Just to add a bit - The 4MB L2 cache in Xeon 5160 not only larger, but it is shared by the 2 cores, i.e. unified cache, while the Operons 2MB L2 cache is 2x1MB (non-shared) - one for each core. Hence, during heavy computation, the shared L2 cache can be fully utilized regardless the program is single thread or multi-thread. However, in the case of Opterons' L2 cache, its utilization level is less than that of Xeon and one can easily imagine what could happen when the program is single thread (Yes. Using one 1MB cache only, leaving the other under utilized). The benchmarked performance has to be categorized by diferent type of comuputing usage to sccurately present the performance of the specific type of operation. Therefore, for specific operation/specilized usage machine like dkrnic's, average benchmark score usually does not tell much if not inappropriate. Well, hope AMD will catch up in its new generation of chip design.
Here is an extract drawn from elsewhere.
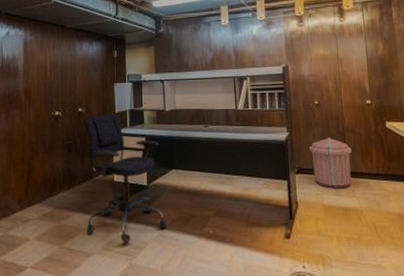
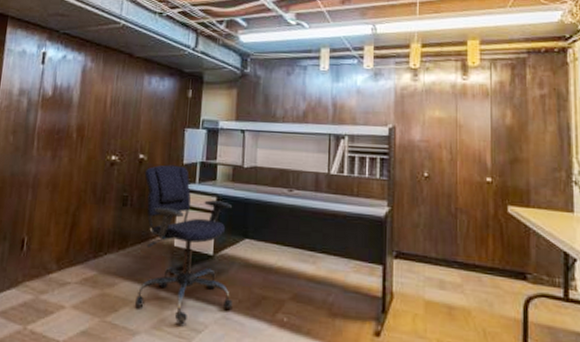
trash can: present [309,137,352,189] -> none [413,218,463,282]

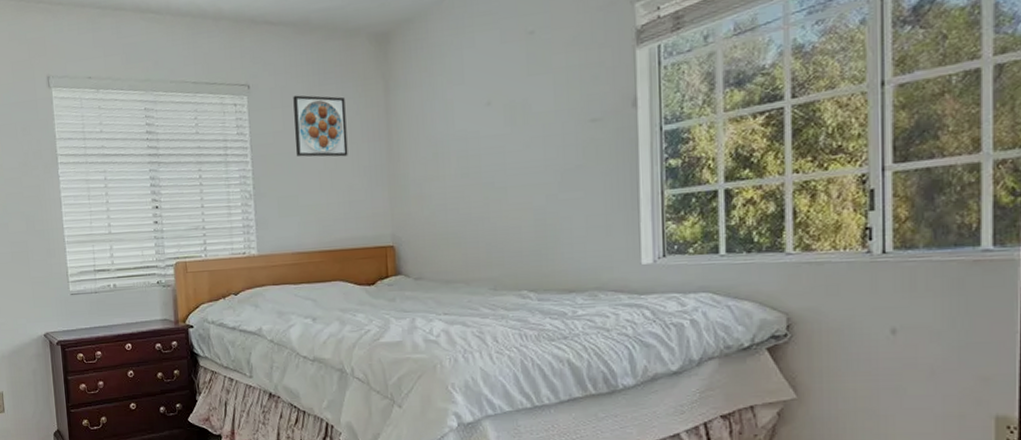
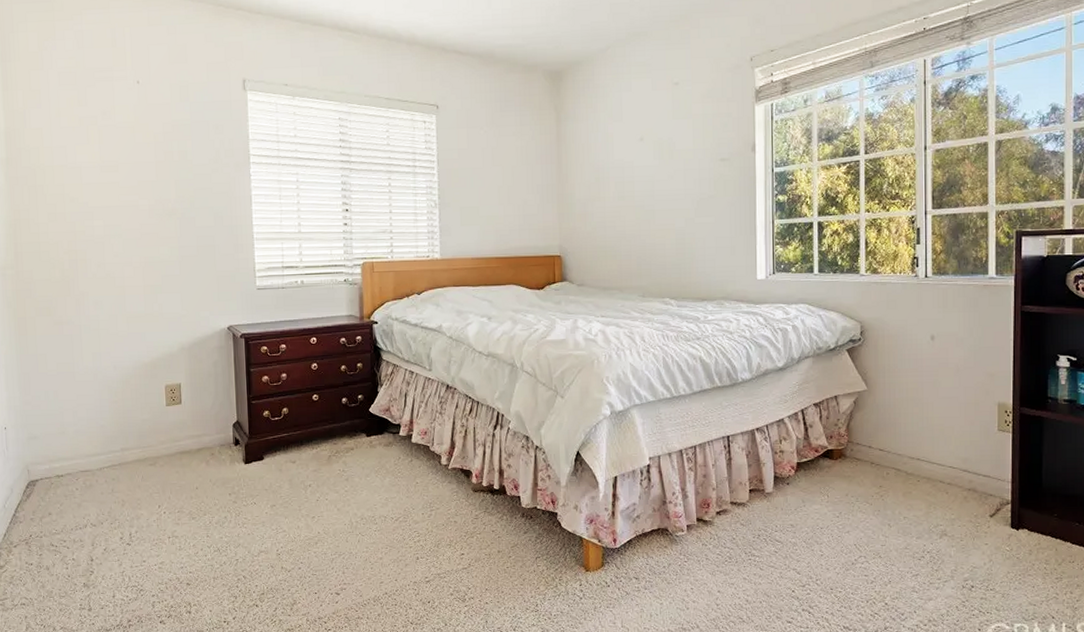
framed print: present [293,95,348,157] -> none [477,118,524,175]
Here are a heap of benchmarks, including these 2 CPUs. Being Intel's site it could be biased, but seems to show the Intel CPU you are using as usually outperforming the AMD, on most but not all tests. Seems consistant with the results you are experiencing.
It appears that Intel's CPUs are at the moment indeed better than AMD's in tests under SuSE 10.3 Linux.
I want to make sure that the results are not somehow related to the quality of motherboards instead of the efficiency of CPUs. With an HT controller on the die the AMD's should be doing much better than what I have so far timed.